[Voci salvate]
--

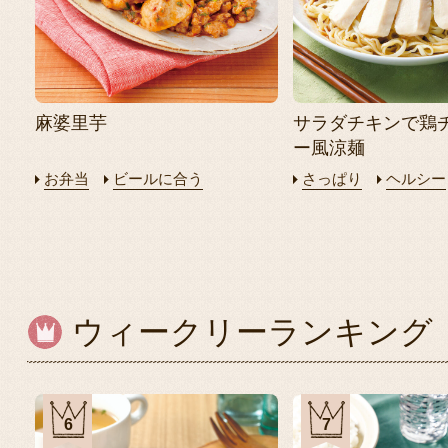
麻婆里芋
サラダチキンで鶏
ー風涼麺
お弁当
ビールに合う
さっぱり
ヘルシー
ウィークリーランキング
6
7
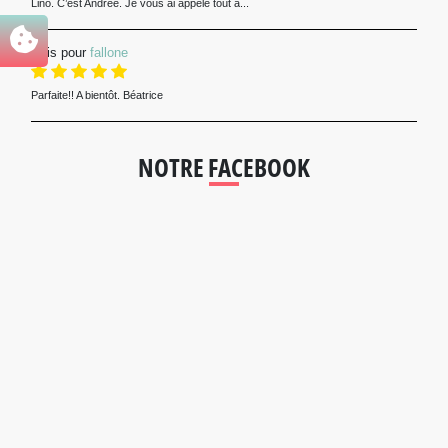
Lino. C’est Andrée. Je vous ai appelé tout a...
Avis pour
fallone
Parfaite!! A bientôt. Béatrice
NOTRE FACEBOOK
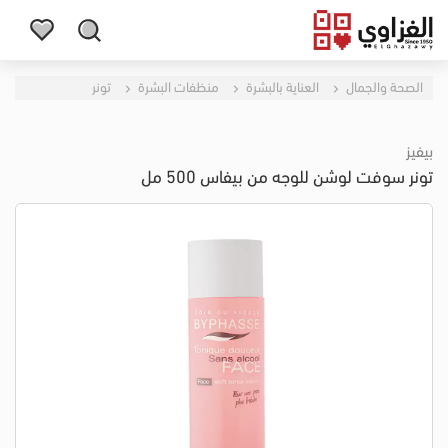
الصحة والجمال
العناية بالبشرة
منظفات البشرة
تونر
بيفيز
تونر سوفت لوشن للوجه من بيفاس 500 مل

--

Trasforma le righe di tutti i record in una lista JSON di stringhe, una stringa per ogni riga, saltando le righe vuote. Escludi le immagini.

### Soluzione
[
  "麻婆里芋",
  "サラダチキンで鶏",
  "ー風涼麺",
  "お弁当",
  "ビールに合う",
  "さっぱり",
  "ヘルシー",
  "ウィークリーランキング",
  "6",
  "7",
  "Lino. C’est Andrée. Je vous ai appelé tout a...",
  "Avis pour",
  "fallone",
  "Parfaite!! A bientôt. Béatrice",
  "NOTRE FACEBOOK",
  "الصحة والجمال",
  "العناية بالبشرة",
  "منظفات البشرة",
  "تونر",
  "بيفيز",
  "تونر سوفت لوشن للوجه من بيفاس 500 مل"
]